Data for this task —

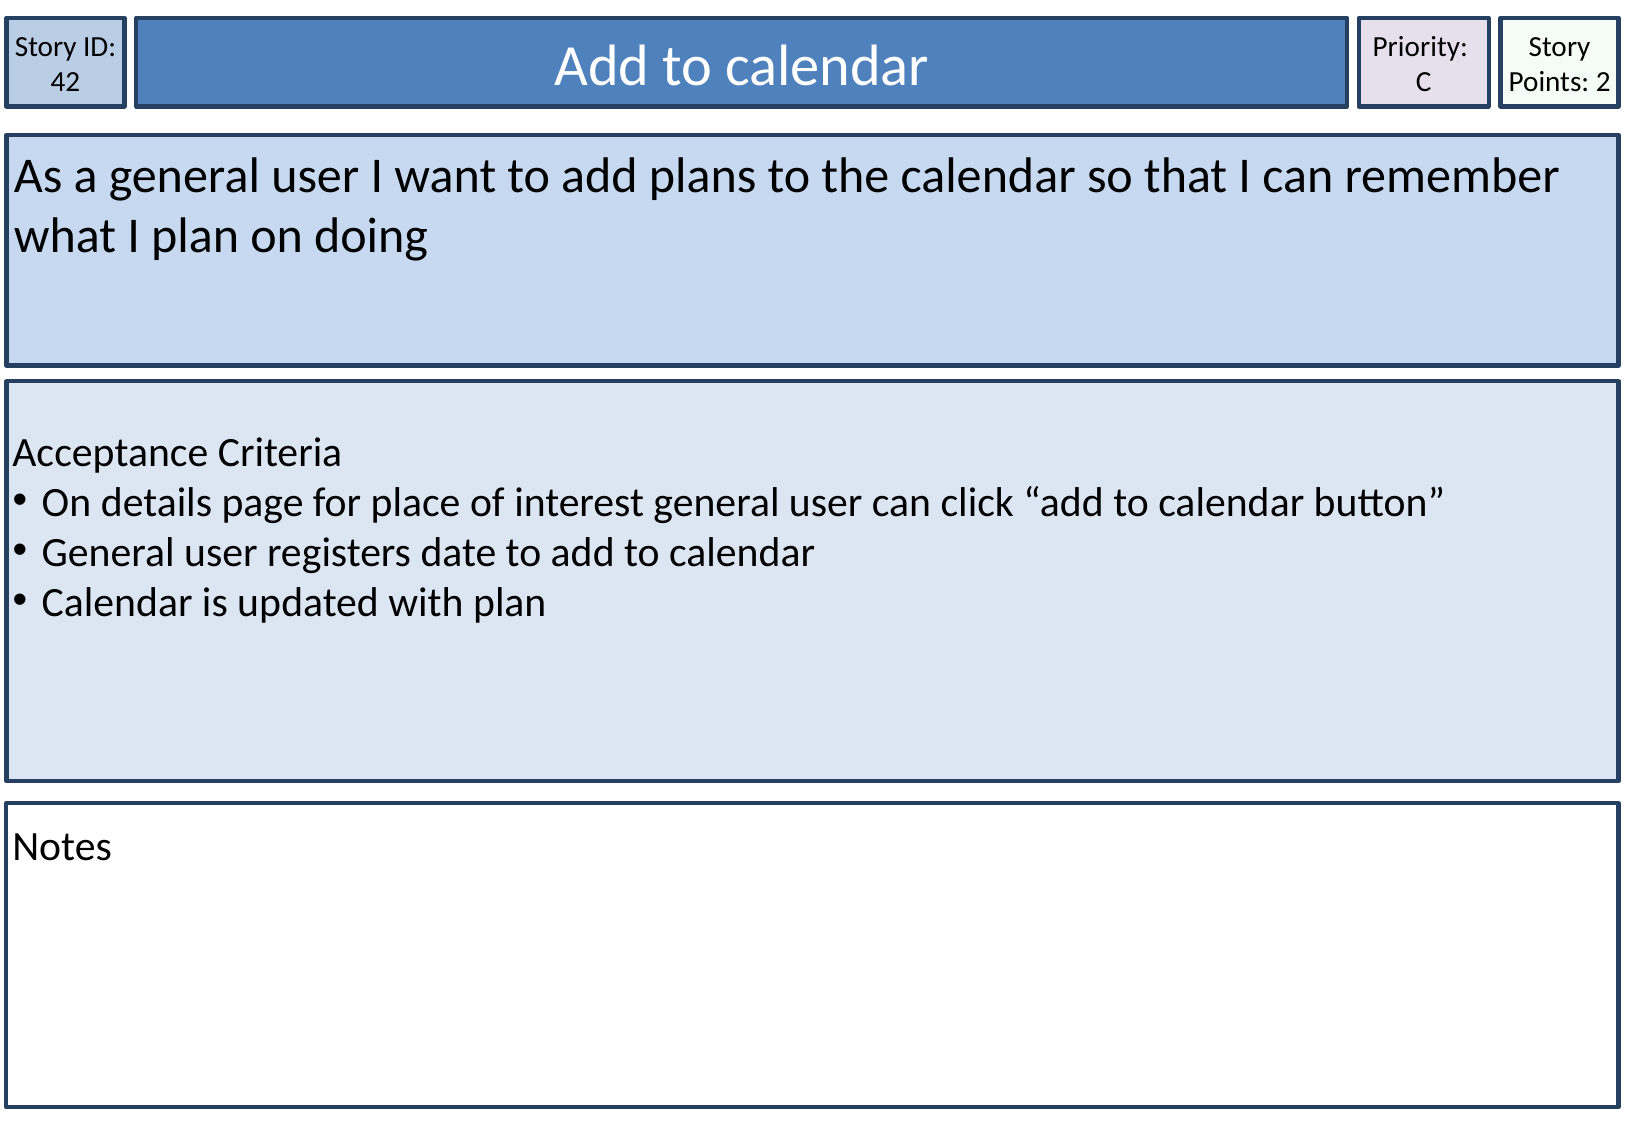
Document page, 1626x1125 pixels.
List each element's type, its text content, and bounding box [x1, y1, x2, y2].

text_box [6, 803, 1619, 812]
text_box [6, 381, 1619, 418]
text_box [6, 343, 1619, 366]
text_box As a general user I want to add plans to the calendar so that I can remember what I plan on doing [6, 134, 1624, 343]
text_box Notes [6, 812, 1619, 1125]
text_box [1358, 17, 1489, 107]
text_box [6, 17, 125, 27]
text_box Acceptance Criteria On details page for place of interest general user can click “add to calendar button” General user registers date to add to calendar Calendar is updated with plan [6, 418, 1619, 795]
text_box Story Points: 2 [1500, 9, 1619, 115]
text_box Add to calendar [136, 19, 1347, 105]
text_box Priority: C [1362, 27, 1485, 97]
text_box Story ID: 42 [6, 27, 125, 97]
text_box [6, 97, 125, 107]
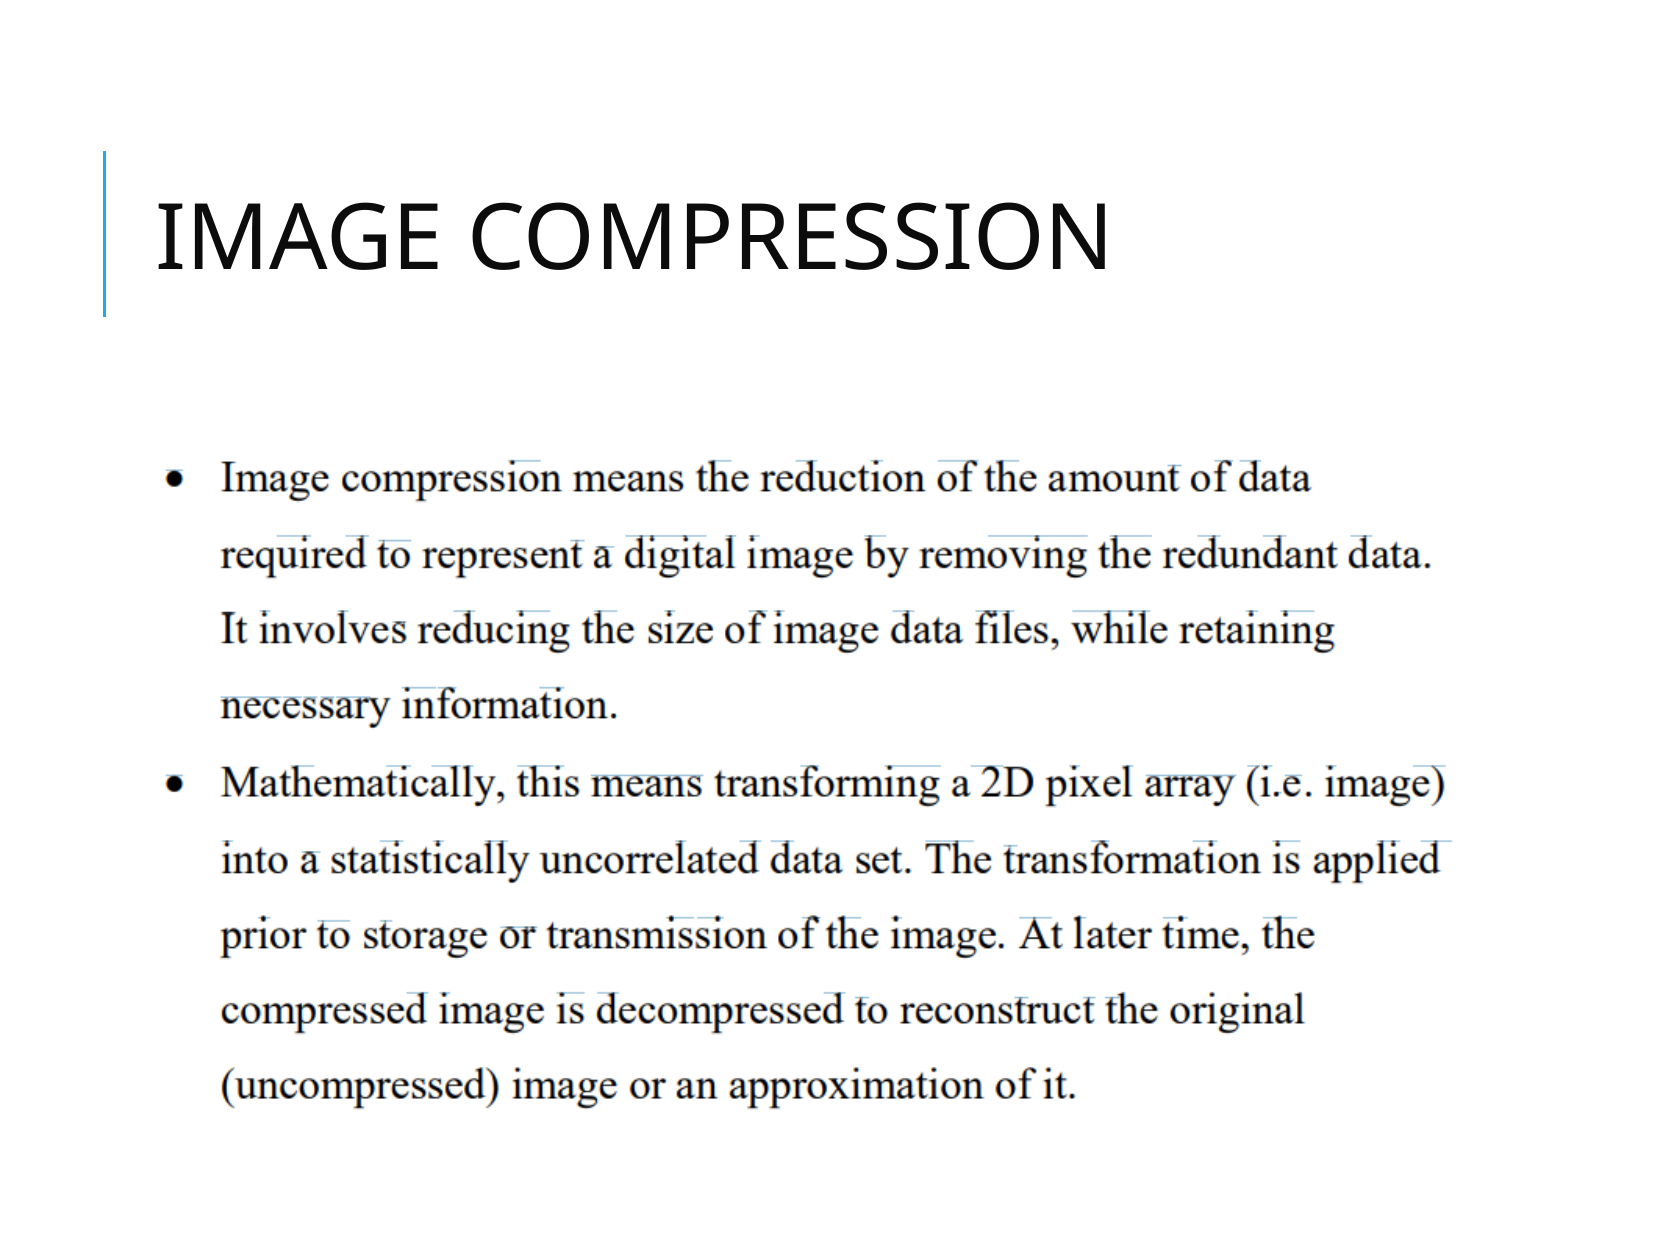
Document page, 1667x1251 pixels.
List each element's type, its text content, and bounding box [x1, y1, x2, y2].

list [151, 440, 1457, 1127]
title IMAGE COMPRESSION [140, 106, 1469, 380]
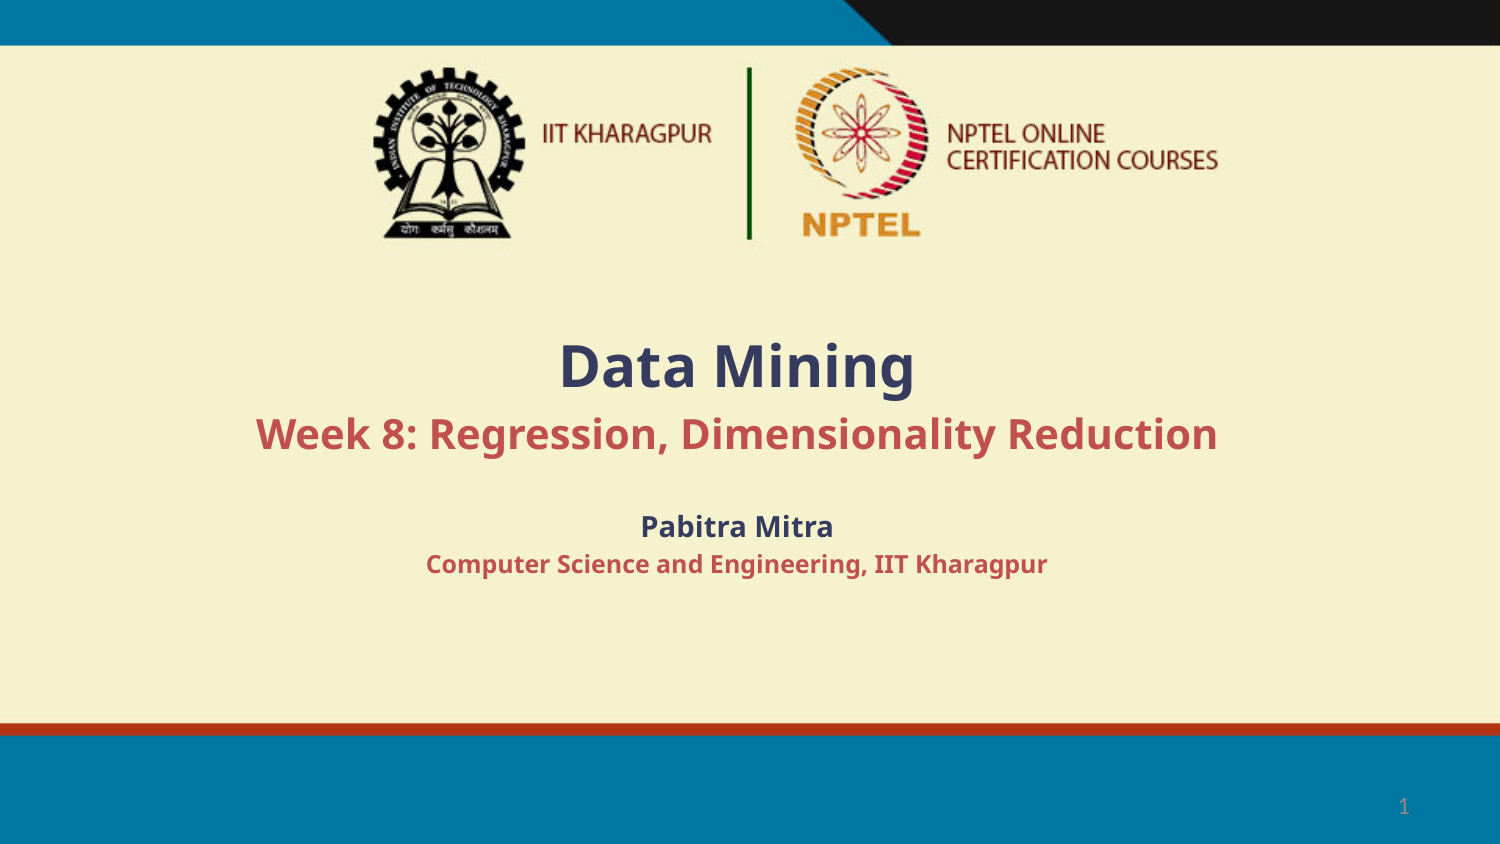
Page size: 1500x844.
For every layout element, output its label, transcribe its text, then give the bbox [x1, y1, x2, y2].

Your objective — Set down every entry above exactly as written. Leave out all pictures.

Response box —
Document page, 1626x1125 pixels.
List each element's type, its text content, and bounding box [x1, y1, x2, y2].

text_box [6, 803, 1619, 812]
text_box [6, 381, 1619, 418]
text_box [6, 343, 1619, 366]
text_box As a general user I want to add plans to the calendar so that I can remember what I plan on doing [6, 134, 1624, 343]
text_box Notes [6, 812, 1619, 1125]
text_box [1358, 17, 1489, 107]
text_box [6, 17, 125, 27]
text_box Acceptance Criteria On details page for place of interest general user can click “add to calendar button” General user registers date to add to calendar Calendar is updated with plan [6, 418, 1619, 795]
text_box Story Points: 2 [1500, 9, 1619, 115]
text_box Add to calendar [136, 19, 1347, 105]
text_box Priority: C [1362, 27, 1485, 97]
text_box Story ID: 42 [6, 27, 125, 97]
text_box [6, 97, 125, 107]
Document page, 1667x1251 pixels.
List each element's type, its text content, and bounding box [x1, y1, x2, y2].

list [151, 440, 1457, 1127]
title IMAGE COMPRESSION [140, 106, 1469, 380]
Page size: 1500x844.
For every layout element, output its label, transcribe its text, then give the bbox [x1, y1, x2, y2].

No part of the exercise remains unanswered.